*DOCUMENT SEGMENT*.
----

BATMAN ETERNAL Writers On [SPOILERS]'s ROLE, Upcoming 'Major Surprises'

Batman Eternal #36
Credit: DC Comics
Credit: DC Comics

As Batman Eternal enters its final act, subplots come together and the puzzle begins to unravel, as the Riddler has been revealed as a key player in this week's issue, and the Bat-family joins forces to save Gotham.

The four writers behind the series — James Tynion IV, Ray Fawkes, Kyle Higgins, and Tim Seeley, who are scripting the series from concepts by Tynion and Batman scribe Scott Snyder — have built a series of subplots into the weekly series, mysteries that have been challenging Batman since the weekly launched earlier this year.

And although some story beats may have been known by readers ever since Batman #28 exposed them in February, the writers told Newsarama the story is now heading toward "epic reveals and major twists and turns" that haven't been "even remotely" hinted at in Batman #28.

Credit: DC Comics

This week's Batman #36 also emphasized that the Riddler has solved the puzzles plaguing Batman, and according to Tynion, "he's definitely been aware of something, going back to the very earliest issues of the series," and "that is crucial to understand, in what we're about to do."

----

*AVAILABLE DATA*.
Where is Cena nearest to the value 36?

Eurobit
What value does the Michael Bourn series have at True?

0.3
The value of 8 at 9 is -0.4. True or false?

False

----

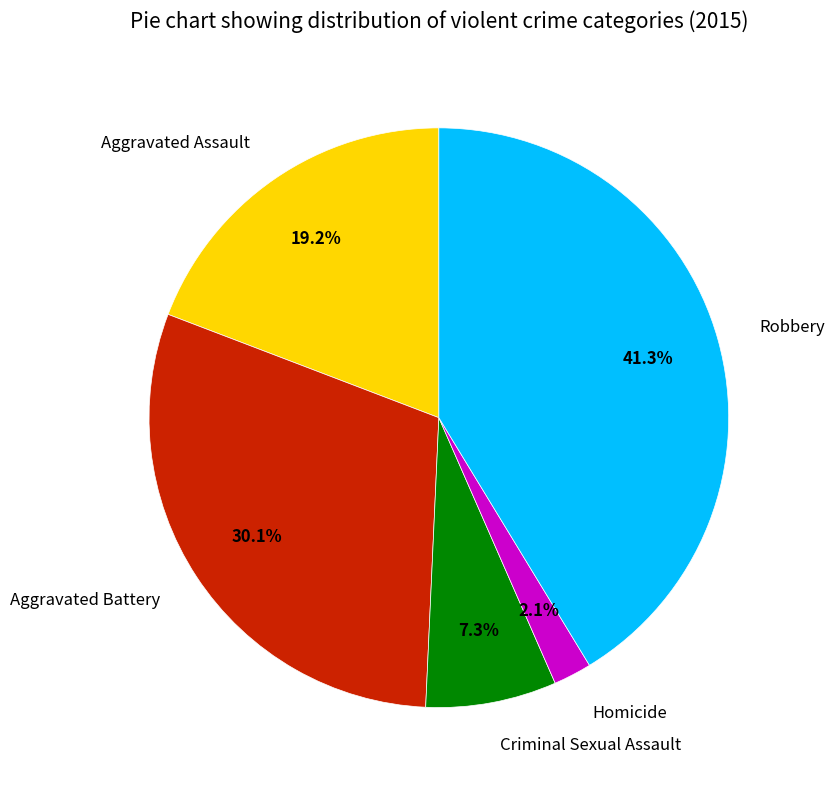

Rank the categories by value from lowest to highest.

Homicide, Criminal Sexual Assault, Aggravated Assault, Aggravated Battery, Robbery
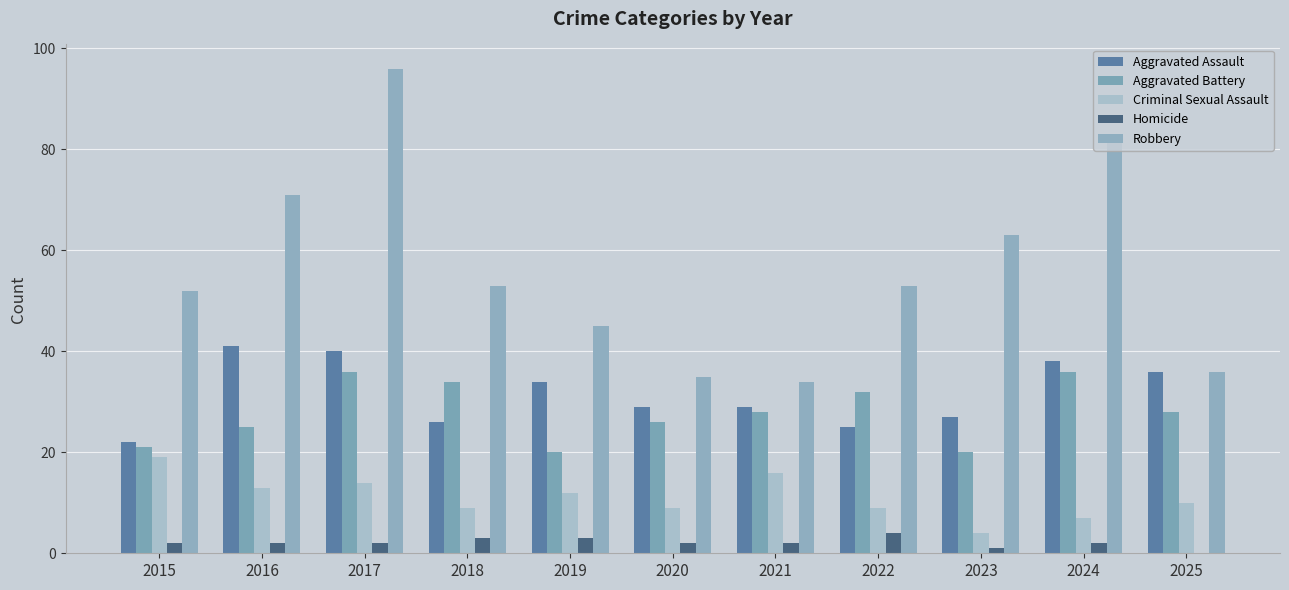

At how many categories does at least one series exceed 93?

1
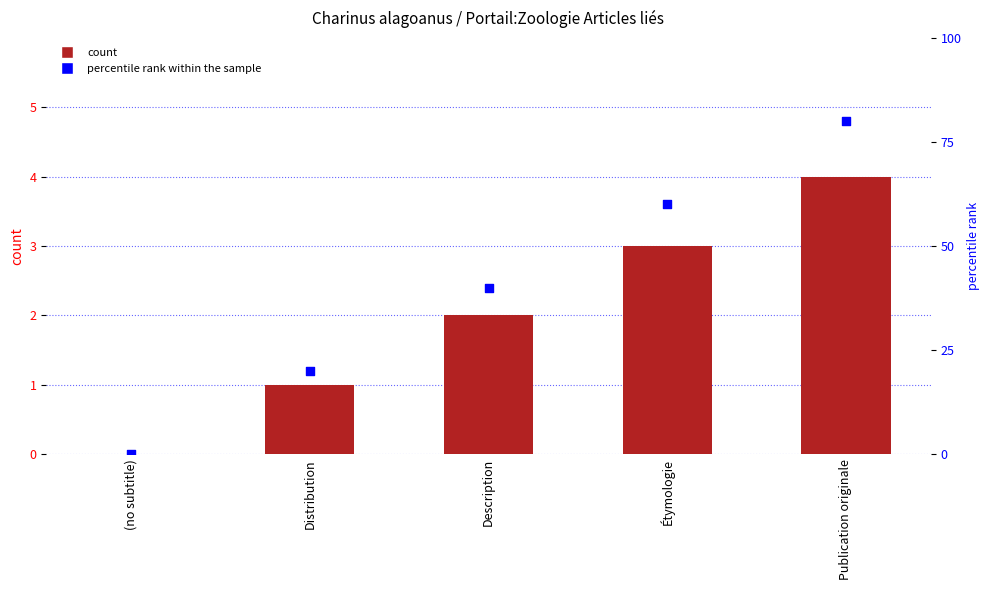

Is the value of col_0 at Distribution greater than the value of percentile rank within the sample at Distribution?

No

----

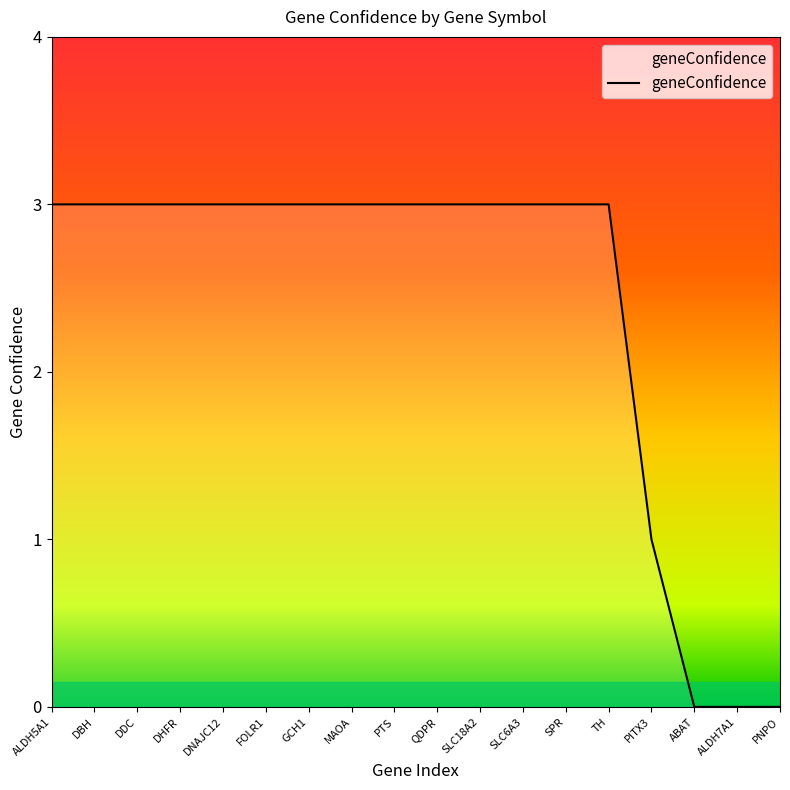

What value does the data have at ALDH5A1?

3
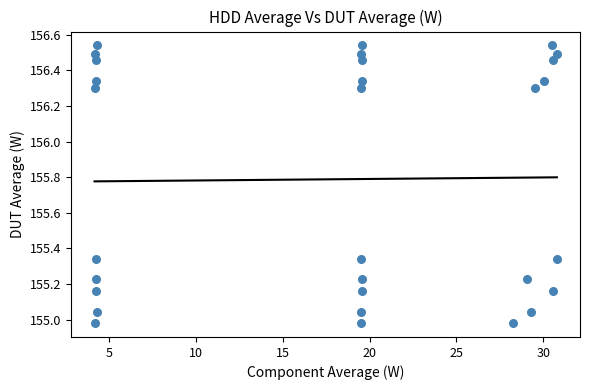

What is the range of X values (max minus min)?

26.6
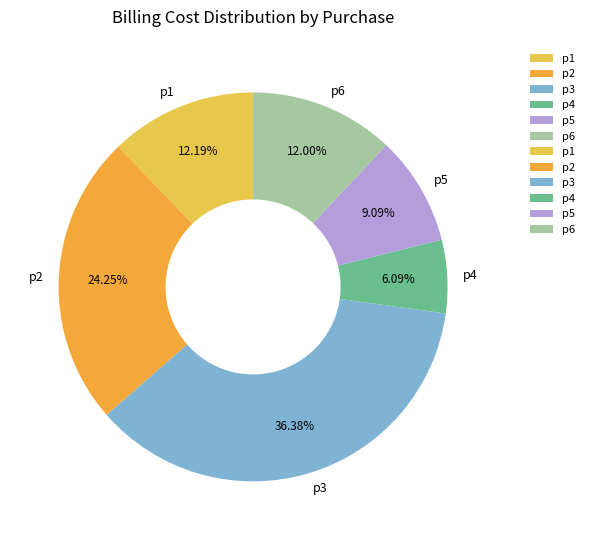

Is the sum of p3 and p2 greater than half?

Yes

----

*PROBLEM TO WORK ON*. The article on the Batman Eternal writers notes that readers may already have known some of the series' story beats. Why is that?

*ANSWER AREA*. Readers may have known some story beats because Batman #28 exposed them in February. The writers add that the coming "epic reveals and major twists and turns" were not "even remotely" hinted at in that issue.